Entendo que a demora nessa percepção deve-se a que, pela história de capitalidade da cidade do Rio, os hábitos e as atenções nela construídos voltam-se fundamentalmente para a temática nacional, fazendo com que, para o carioca, nos dizeres de Arnaldo Niskier, os problemas locais venham a parecer "pálidos reflexos" dos problemas nacionais e que as reflexões sobre a região sejam bastante frágeis, no final dos anos 60 o povo carioca descobrindo que "só conhecia de si mesmo e de sua cidade a visão do turista apressado".
Isso contribui para que, não obstante a importante modernização na vida da cidade introduzida por Carlos Lacerda, e que tem continuidade com Negrão de Lima, os dois primeiros governos eleitos da Guanabara não estabeleçam uma estratégia regional consistente que dê conta da perda que se inicia em 1960. Essa questão está relacionada à visão que se tinha de que o Rio continuaria a ser a "capital de fato" e que o ponto central seria modernizá-lo, e, ainda, de que, do ponto de vista econômico, o central seria estabelecer uma política industrial baseada na criação de distritos industriais, conforme amplamente defendido pela representação patronal da Guanabara, o que resulta em fracasso.
Da mesma forma, os governos posteriores -tanto Chagas Freitas, ainda na Guanabara, quanto os governos pós-fusão- ou não definem uma estratégia adequada de desenvolvimento ou, simplesmente, elas inexistem. Por exemplo, o governo Faria Lima, inaugurado com a fusão, apesar de sua preocupação com uma correta gestão administrativa, explicita como prioridade, do ponto de vista econômico, o setor agrícola, o que me parece inconsistente devido à diminuta importância dessa atividade no novo Estado do Rio de Janeiro.
Por outro lado, do ponto de vista político, a cidade do Rio é brutalmente atingida pelos processos de cassações realizados pelos governos militares, tendo em vista o peso que tinha nessa cidade o PTB e a UDN, sendo que, no território carioca, a UDN vem a ser frontalmente atingida pelo rompimento de Lacerda com o regime pós-64. Nesse processo, Chagas Freitas e a política de clientela passam a ter na região um enorme peso, inclusive a governadora Rosinha Garotinho afirmando, recentemente, na mídia, que, após o chaguismo e o brizolismo, "por que não o garotismo?".

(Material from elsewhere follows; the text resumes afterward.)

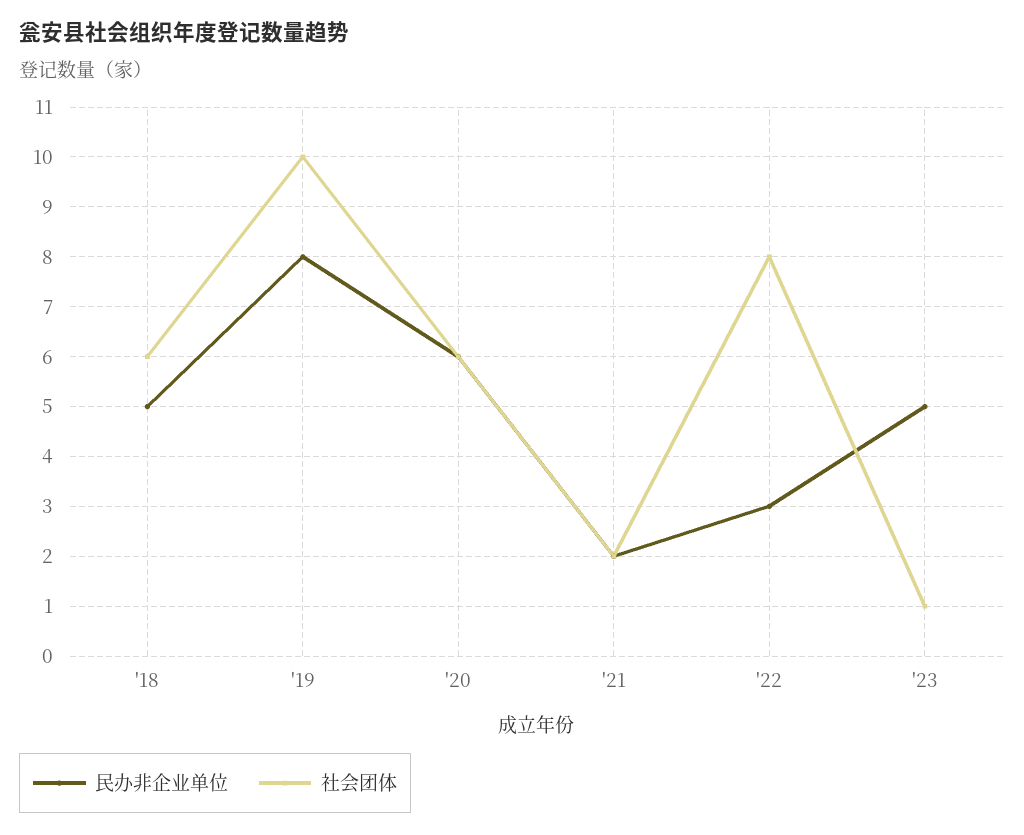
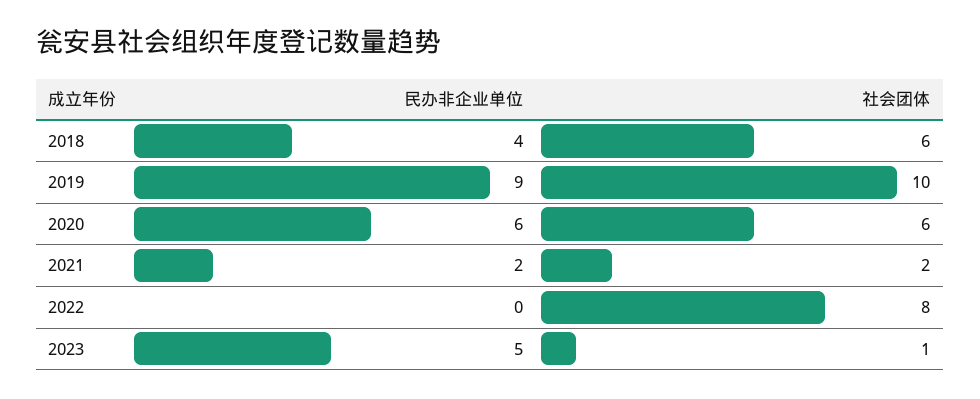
民办非企业单位, '18: 5 -> 4
民办非企业单位, '19: 8 -> 9
民办非企业单位, '22: 3 -> 0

Isso resulta na deterioração da vida fluminense, expressa, por exemplo, no fato de o conjunto da região apresentar, no período 1970/2000, uma variação do PIB significativamente menor que as existentes em todas as demais unidades federativas (dados do IBGE); ou em ter ocorrido no Estado do Rio, entre 1985 e 2000, uma perda de empregos formais, no total das indústrias extrativa mineral e de transformação, de 42,19%, contra uma perda no Brasil de 6,30%; como, também, a menor ampliação de empregos do setor de serviços no quadro federativo, de 12,77%, contra um crescimento nacional de 36,88% (MT/Rais).
No período mais recente, 2000/2004, RJ apresenta um crescimento, para o total da indústria, equivalente ao brasileiro, tendo em vista o incremento do setor de petróleo. Mas, quando analisada somente a indústria de transformação, vê-se um crescimento de 5% contra uma taxa, para o país, de 15% (IBGE). Por outro lado, de acordo com dados apresentados pela Unesco no correr desta década, o Estado do Rio apresenta as maiores taxas de morte violenta para jovens entre 15 e 24 anos, entre todas as unidades federativas, e uma das piores taxas em termos de subnotificação de mortes ocorridas.

Mauro Osorio da Silva, 48, é professor de economia política da Faculdade Nacional de Direito da UFRJ.